Liberty Doll says that is exactly what happened.
She frames the hearing as a revealing moment in Minnesota’s broader push for new gun control this session. And in her telling, the exchange exposed something that Second Amendment advocates have warned about for years: lawmakers leaning on broad activist language and loaded talking points without fully understanding how the text would hit ordinary gun owners.
A Bill Moving Fast In A Divided Fight
Liberty Doll opens by saying she has more videos coming about Minnesota because, in her view, the state is seeing a heavy push of gun-control bills this session.
She notes that while some of the proposals had not yet reached a House floor vote, the Senate had moved faster.

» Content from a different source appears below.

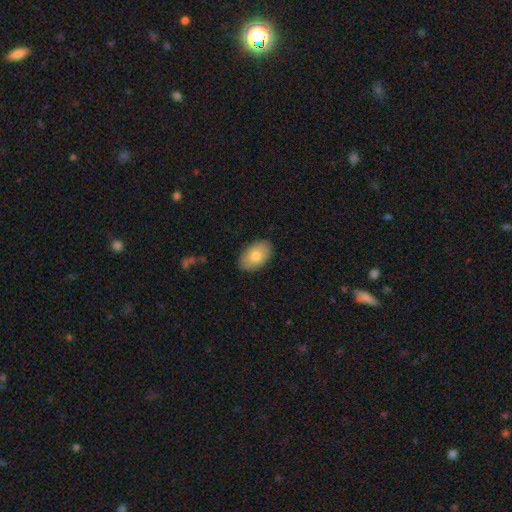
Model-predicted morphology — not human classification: The model was most divided on "smooth or featured": smooth: 77%, featured or disk: 17%, star or artifact: 6%. More confident: how rounded — in between (91%); merging — none (87%).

In her telling, that may have something to do with the Democrats’ one-vote majority in the Senate, and it may also be tied to the way the hearings were handled.

According to Liberty Doll, gun-rights groups were not allowed to testify against the gun ban, or against most of the related bills, during a marathon Senate hearing the previous week. She says she plans to cover that procedural fight separately, but she clearly sees it as part of the same pattern.

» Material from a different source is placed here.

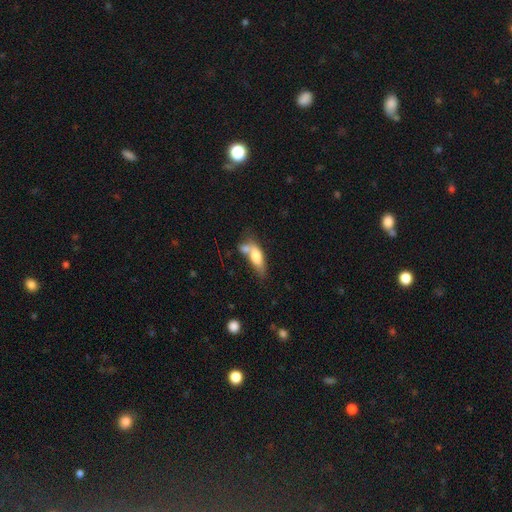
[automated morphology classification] Smooth or featured? smooth (68%)
How rounded? in between (66%)
Merging? merger (43%)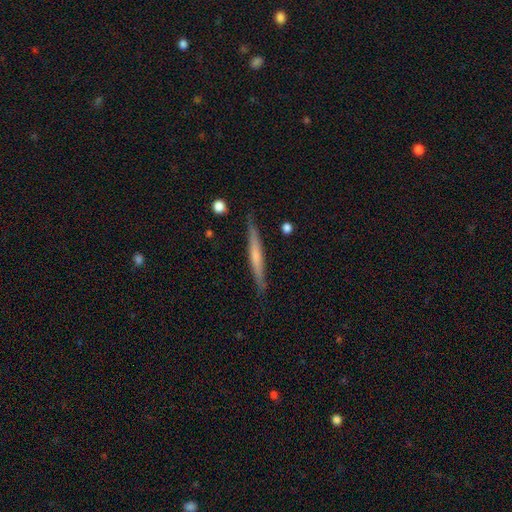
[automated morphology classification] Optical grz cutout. It shows a featured or disk galaxy (51%) viewed edge-on (96%). Merging: none (88%).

That background matters because it gives the whole argument a sharper edge. This is not just Liberty Doll saying she dislikes the bill. She is also suggesting the process around it has been stacked in a way that limits opposition and speeds the proposal forward anyway.

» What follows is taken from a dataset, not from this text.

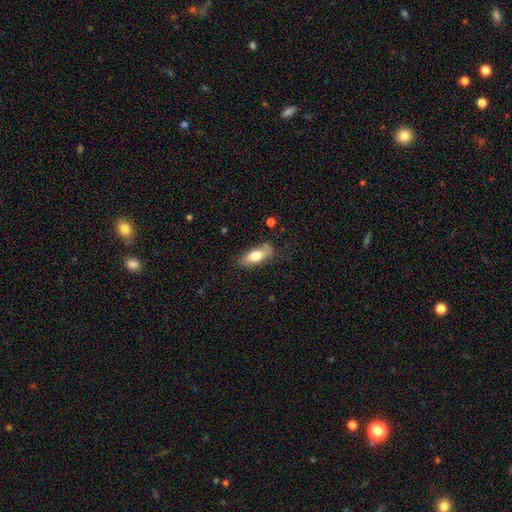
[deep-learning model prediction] This is likely a smooth galaxy (70%). How rounded: likely in between (73%). Merging: likely none (66%).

And that is where her criticism of Mohamed becomes central. If a controversial bill is moving fast, critics are naturally going to expect the sponsor to know it inside and out.
Liberty Doll says that expectation collapsed during questioning.
What Liberty Doll Says The Bill Actually Does
Before getting into the hearing clips, Liberty Doll spends a long stretch walking viewers through the bill itself.
Her summary is straightforward: she says SF3655 is a flat-out ban.
According to her reading of the text, the bill would automatically ban a list of firearms, including AR- and AK-style firearms and their variants, along with anything using a similar action. She then goes further, arguing that the bill’s broader feature-based language would catch a huge number of common semiautomatic rifles, pistols, and shotguns.

She highlights the bill’s treatment of semiautomatic rifles that can accept detachable magazines and have one or more listed features, such as a pistol grip, thumbhole stock, folding or telescoping stock, or a barrel shroud that allows the gun to be held with the non-trigger hand without being burned.
Liberty Doll’s point is that once lawmakers start using that sort of feature language, the sweep becomes enormous. She says that by her reading, the bill reaches far beyond the kind of rifles gun-control supporters like to single out rhetorically and instead captures a huge amount of common-use hardware.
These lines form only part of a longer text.